We do that too often. We spend too much time and too much energy comparing our lives to those around us. As if life were some sort of competition that can be won, we maneuver and we scheme to get ahead. We build bigger houses. We work 26 hours a day to get that corner office. We scrap and we scrape to compete with the Jones’ across the street, and all the while, the Jones’ are competing with us in this unending and selfdefeating sport of comparison.

In our incessant comparing, though, we fail to see and fail to celebrate what we have. We fail to see the blessings that abound in our lives. We become blind to all the things that we do have because all we see are those things that we don’t have. From the confines of her own blindness, Helen Keller once said, “Instead of comparing our lot with that of those who are more fortunate than we are, we should compare it with the lot of the great majority of our fellow men. It then appears that we are among the privileged.” How true and wise ring her words.

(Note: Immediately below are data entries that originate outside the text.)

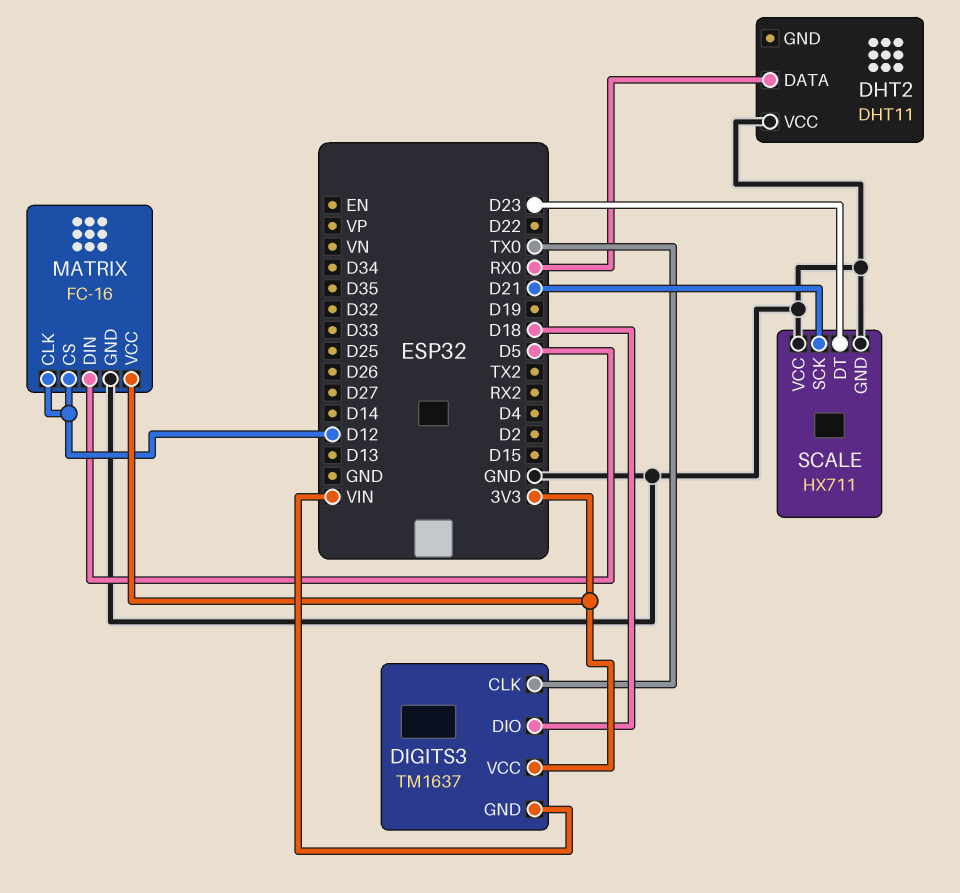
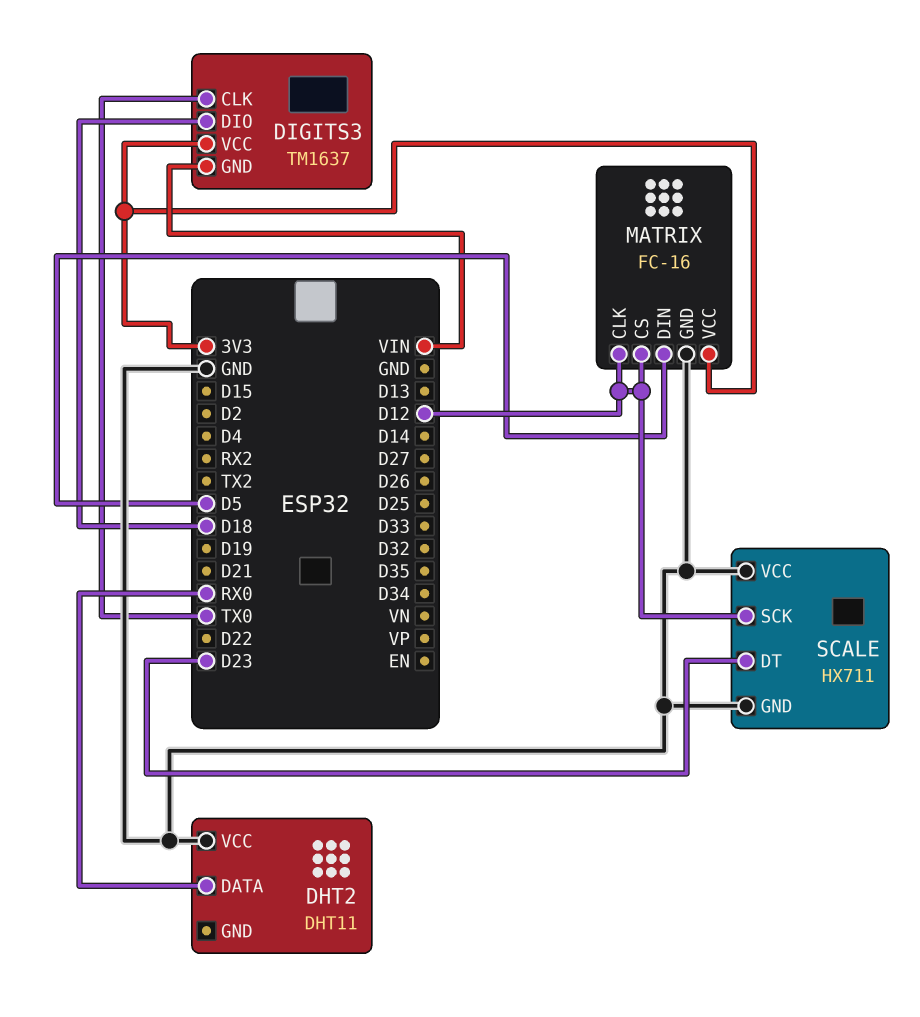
SCALE pin SCK: D21 -> D12

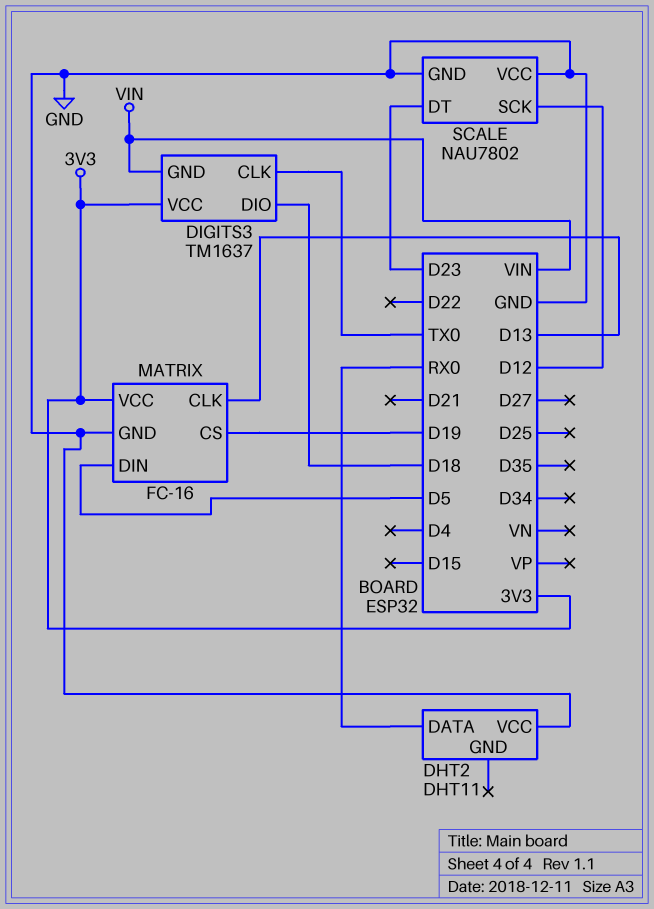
MATRIX pin CLK: D12 -> D13
MATRIX pin CS: D12 -> D19
SCALE: HX711 -> NAU7802

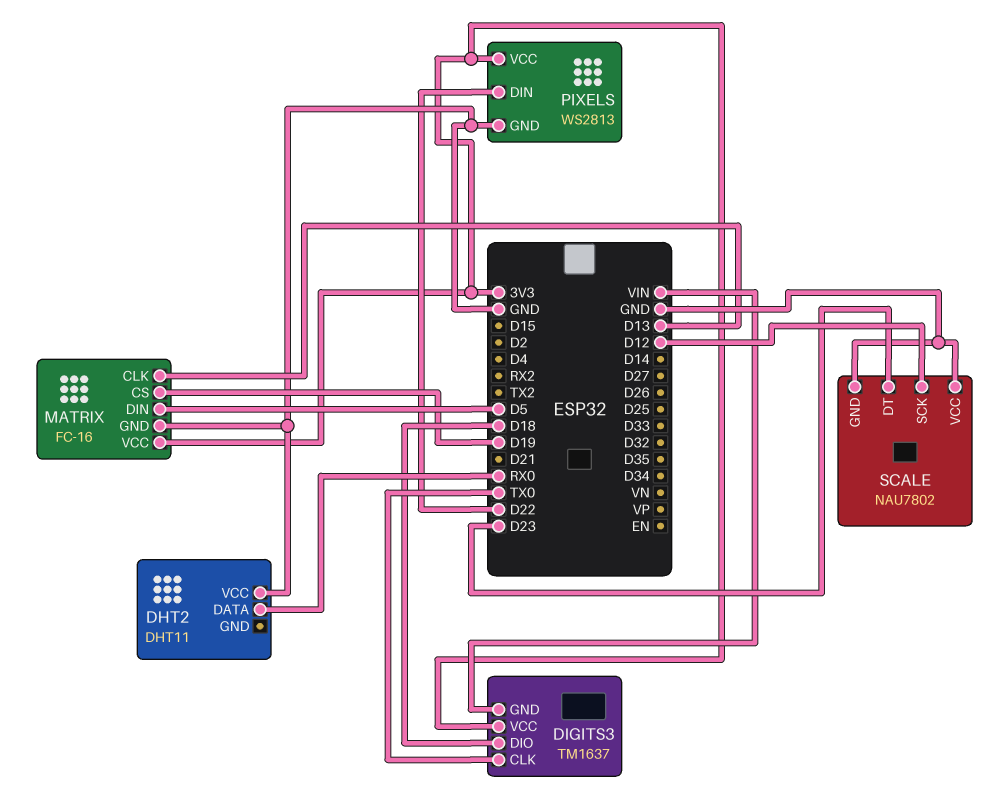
PIXELS: none -> WS2813
PIXELS pin DIN: none -> D22
PIXELS pin GND: none -> GND
PIXELS pin VCC: none -> 3V3

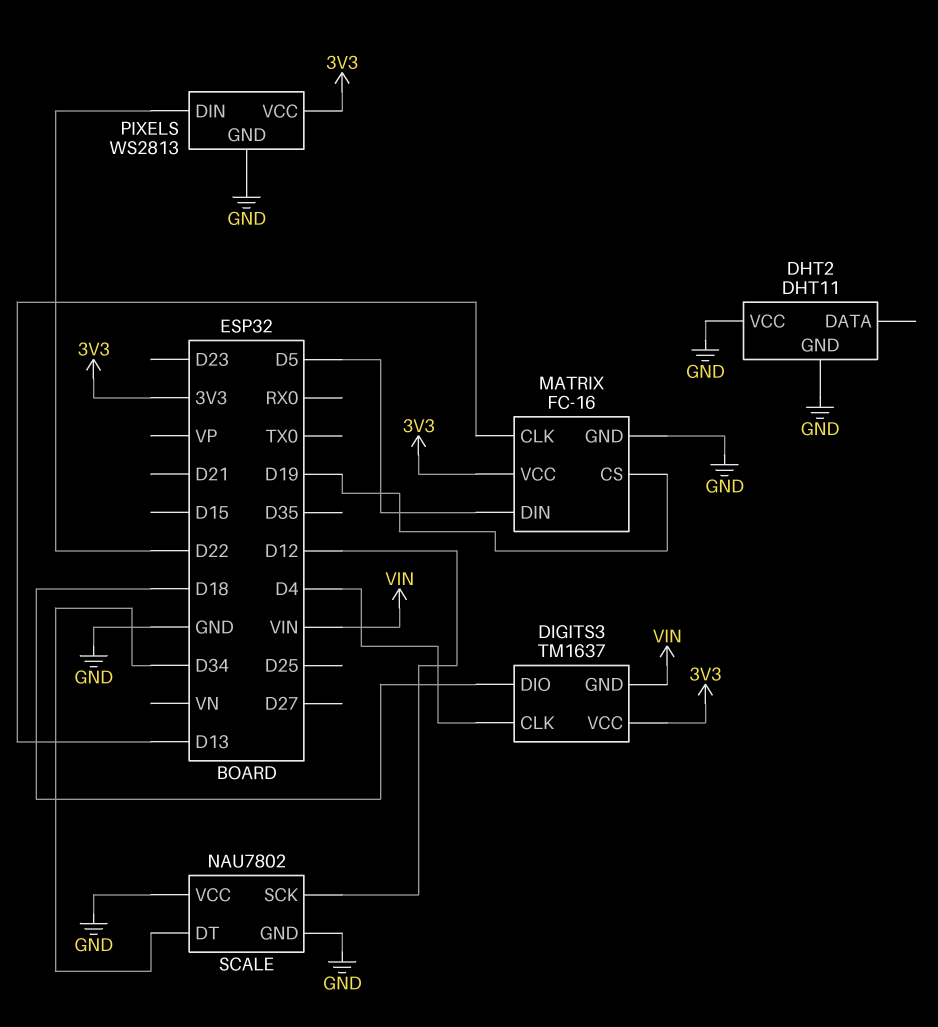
DHT2 pin DATA: RX0 -> none
DHT2 pin GND: none -> GND
DIGITS3 pin CLK: TX0 -> D4
SCALE pin DT: D23 -> D34

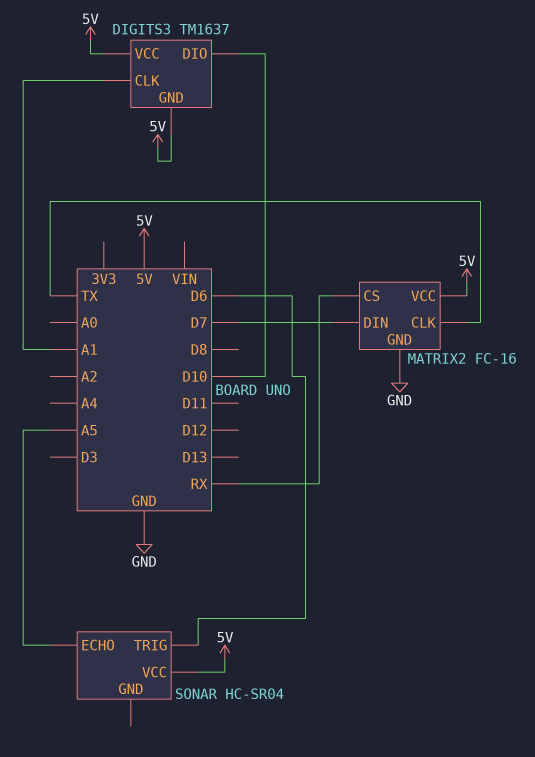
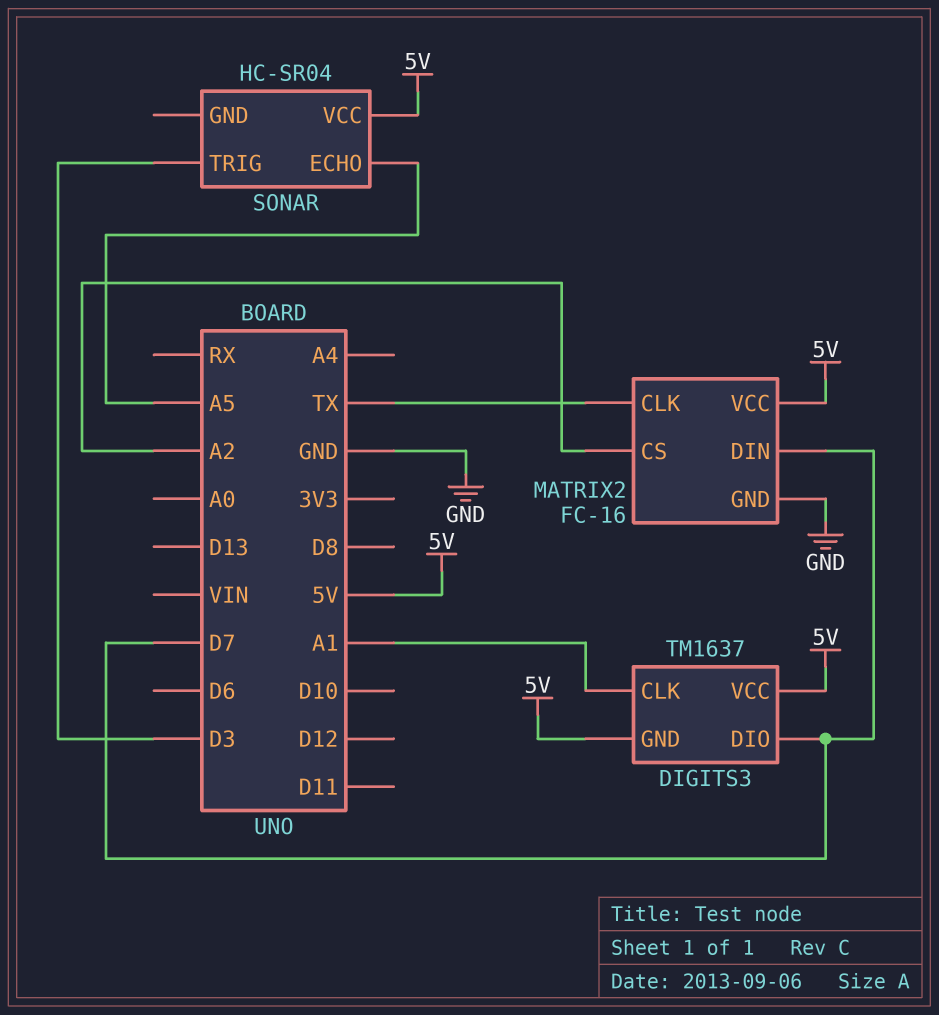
DIGITS3 pin DIO: D10 -> D7
MATRIX2 pin CS: RX -> A2
SONAR pin TRIG: D6 -> D3

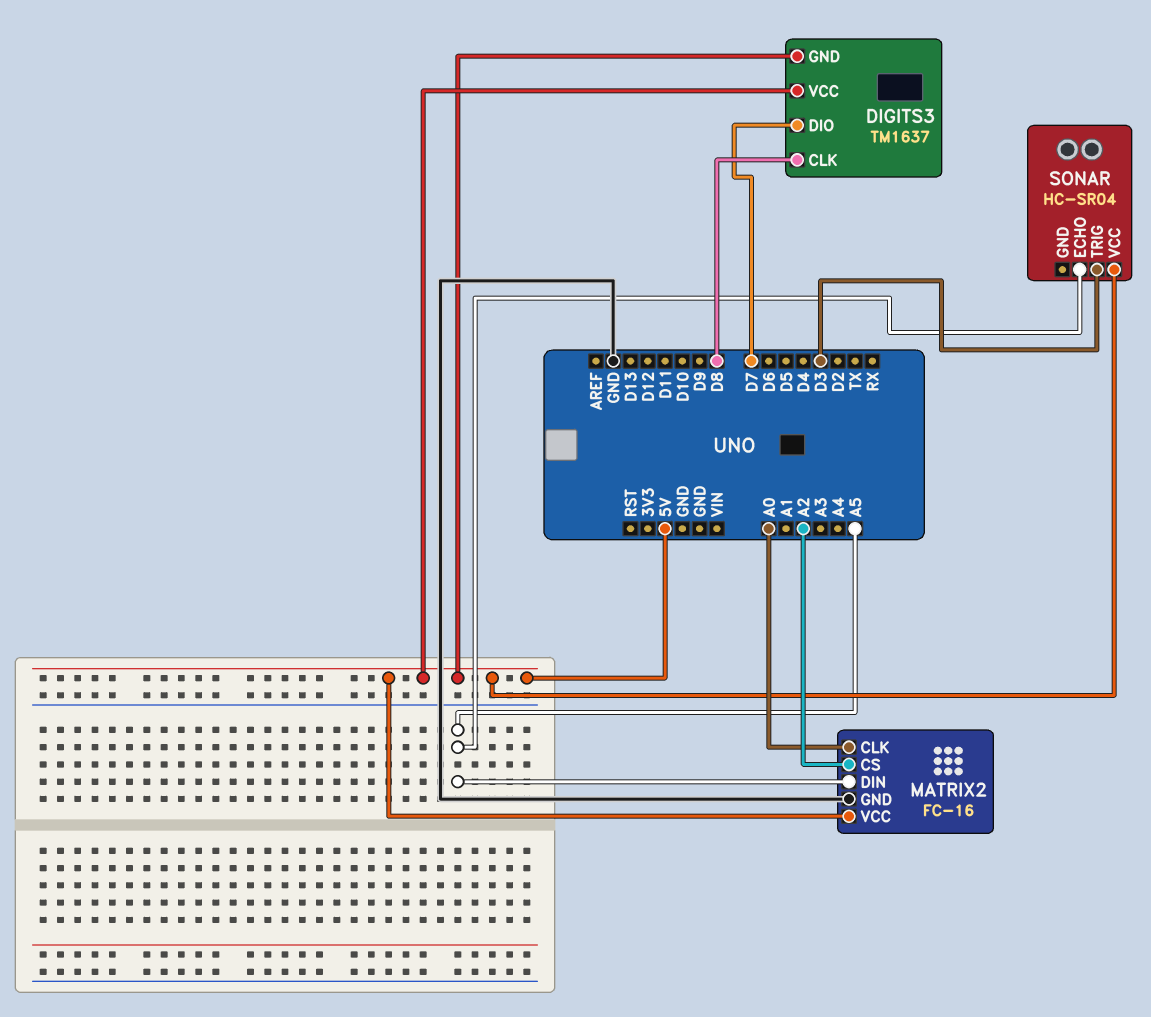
DIGITS3 pin CLK: A1 -> D8
MATRIX2 pin CLK: TX -> A0
MATRIX2 pin DIN: D7 -> A5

And into this mess, emerges the cross. The singular emblem of our faith, we wear it and champion it as a sign of victory; but what we forget is that the cross was not a

symbol of success but, in the eyes of the ancient world, it was one of failure. Its nature was cruel and brutal; it was the unenviable place for thieves and rebels, not for the Son of God. But that is how God chose to redeem the world: by comparative failure - in fact, by redeeming failure - and loss and grief and death. God chose to save the world not by winning the game but by losing it… and by that loss, God secured ultimate victory.